創業期
かつて東洋一の木材の都「木都」と呼ばれた秋田県能代市で、昭和22年5月1日に大榮木工所(後の株式会社大榮木工)は誕生しました。
創業者は能登 栄一、著者の祖父になります。大正9年に能登家に次男として生まれましたが、長男が夭折したため事実上の跡取りとして育ちました。
18歳の時に病気で父を亡くし、それから4年後に母もまた失い、自分と妹3人だけが残されたときは、悲し過ぎて涙も出なかったと日記に残しています。
能代工業の機械科を卒業した祖父が、最初についた仕事は国鉄の機関士でした。山形鉄道管理局に配属となりましたが、母の死をきっかけに退社、妹たちを育てるために能代に戻り、終戦間際に軍の要望で建設された松下造船・能代工場に入社しました。
莫大な量の秋田杉を使って建てられた、間口55m、奥行180m、高さ33mの超巨大な木造の工場だったそうですが、タバコの火の不始末で呆気なく全焼し、わずか2隻しか送り出せなかったそうですから酷い話です。
そんな紆余曲折を経て、昭和22年に大榮木工の前身となる、大榮木工所が設立されました。

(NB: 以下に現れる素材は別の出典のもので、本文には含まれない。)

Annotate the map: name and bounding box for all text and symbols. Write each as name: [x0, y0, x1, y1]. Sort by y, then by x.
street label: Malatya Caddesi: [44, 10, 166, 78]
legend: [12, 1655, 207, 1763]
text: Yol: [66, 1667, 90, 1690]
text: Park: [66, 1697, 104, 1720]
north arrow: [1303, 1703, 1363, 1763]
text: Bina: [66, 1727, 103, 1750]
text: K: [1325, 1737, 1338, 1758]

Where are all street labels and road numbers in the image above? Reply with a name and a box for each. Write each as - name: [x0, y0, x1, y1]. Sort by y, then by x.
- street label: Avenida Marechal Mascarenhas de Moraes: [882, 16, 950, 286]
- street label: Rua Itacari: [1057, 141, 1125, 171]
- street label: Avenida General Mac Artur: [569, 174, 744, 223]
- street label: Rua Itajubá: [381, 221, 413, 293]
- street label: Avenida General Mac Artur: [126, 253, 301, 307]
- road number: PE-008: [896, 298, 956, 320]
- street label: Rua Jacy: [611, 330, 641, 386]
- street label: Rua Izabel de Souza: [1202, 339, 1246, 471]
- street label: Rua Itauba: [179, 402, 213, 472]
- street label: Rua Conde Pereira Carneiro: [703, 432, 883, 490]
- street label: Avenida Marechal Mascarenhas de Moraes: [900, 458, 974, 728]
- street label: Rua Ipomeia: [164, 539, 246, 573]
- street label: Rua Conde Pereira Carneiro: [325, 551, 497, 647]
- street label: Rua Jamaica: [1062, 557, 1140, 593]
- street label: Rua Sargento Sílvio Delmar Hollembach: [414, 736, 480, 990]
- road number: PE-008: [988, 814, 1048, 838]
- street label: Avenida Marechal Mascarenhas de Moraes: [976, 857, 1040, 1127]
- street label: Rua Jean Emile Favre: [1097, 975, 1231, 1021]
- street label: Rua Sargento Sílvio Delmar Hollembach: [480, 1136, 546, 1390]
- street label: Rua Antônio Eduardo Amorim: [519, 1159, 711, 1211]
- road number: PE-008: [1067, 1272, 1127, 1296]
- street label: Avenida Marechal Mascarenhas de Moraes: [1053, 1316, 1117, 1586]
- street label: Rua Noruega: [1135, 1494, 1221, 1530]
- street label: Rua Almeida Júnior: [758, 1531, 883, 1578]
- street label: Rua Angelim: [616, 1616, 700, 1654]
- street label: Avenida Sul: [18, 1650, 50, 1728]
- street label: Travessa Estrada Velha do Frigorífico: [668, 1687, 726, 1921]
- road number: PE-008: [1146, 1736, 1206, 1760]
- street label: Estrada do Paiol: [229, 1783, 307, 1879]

創業当初は建具屋ではなく、建具屋に材料を供給する「小割り屋」からのスタートでした。当時、妻(祖母)の実家が桶樽の製造や、小割り業を営んでおり、木工は素人同然の祖父に、製造のノウハウと、商売のイロハを教えてくれたのは義理の父だったそうです。
しかし始めてはみたものの、細々とした部材を作って売るよりも、自分たちで最終製品を作って売った方が儲かると思ったのでしょう。わずか2年で小割り屋をたたみ、建具屋として再スタートしました。
この後すぐに、戦後の復興に向けて日本全国で住宅需要が高まり、空前の建具需要が巻き起こりました。